Rasulullah SAW kembali ke Makkah dengan hati yang pedih karena dihina dan tubuh penuh luka akibat lemparan batu para penduduk THAIF. Di tengah perjalanan sambil menikmati perih dan lukanya beliau berteduh , dirindangnya pohon anggur, sekedar melepas rasa lelah. 

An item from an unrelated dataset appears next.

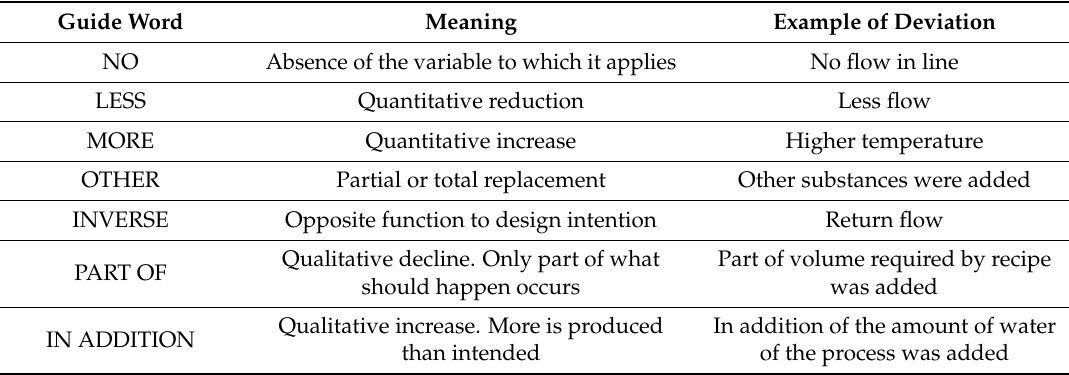
Figure 2. HAZard and OPerability analysis (HAZOP) process. Table 1. HAZard and OPerability analysis (HAZOP) guide word method. Source: ISO 31010: 2011 [27].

Pada saat itulah beliau berdo’a: "Ya, Allah kepada-Mu aku mengadukan kelemahanku kurangnya kesanggupanku, dan kerendahan diriku berhadapan dengan manusia. Wahai Dzat Yang Maha Pengasih ladi Maha Penyayang. Engkaulah Pelindung bagi si lemah dan Engkau jualah pelindungku! KEPADA SIAPA DIRIKU HENDAK ENGKAU SERAHKAN? KEPADA ORANG JAUH YANG BERWAJAH SURAM TERHADAPKU, ATAUKAH KEPADA MUSUH YANG AKAN MENGUASAI DIRIKU ? JIKA ENGKAU TIDAK MURKA KEPADAKU, MAKA SEMUA ITU TAK KUHIRAUKAN, KARENA SUNGGUH BESAR NIKMAT YANG TELAH ENGKAU LIMPAHKAN KEPADAKU. Aku berlindung pada sinar cahaya wajah-Mu, yang menerangi kegelapan dan mendatangkan kebajikan di dunia dan di akherat dari murka-Mu yang hendak Engkau turunkan dan mempersalahkan diriku. Engkau berkenan. Sungguh tiada daya dan kekuatan apa pun selain atas perkenan-Mu.“

Walau belum terhempas perih dihati dan sakit ditubuhnya karena cacian, pukulan dan lemparan batu orang Thaif beliau mengadu kepada Rabb-Nya: “KEPADA SIAPA DIRIKU HENDAK ENGKAU SERAHKAN? KEPADA ORANG JAUH YANG BERWAJAH SURAM TERHADAPKU, ATAUKAH KEPADA MUSUH YANG AKAN MENGUASAI DIRIKU ? JIKA ENGKAU TIDAK MURKA KEPADAKU, MAKA SEMUA ITU TAK KUHIRAUKAN, KARENA SUNGGUH BESAR NIKMAT YANG TELAH ENGKAU LIMPAHKAN KEPADAKU.” 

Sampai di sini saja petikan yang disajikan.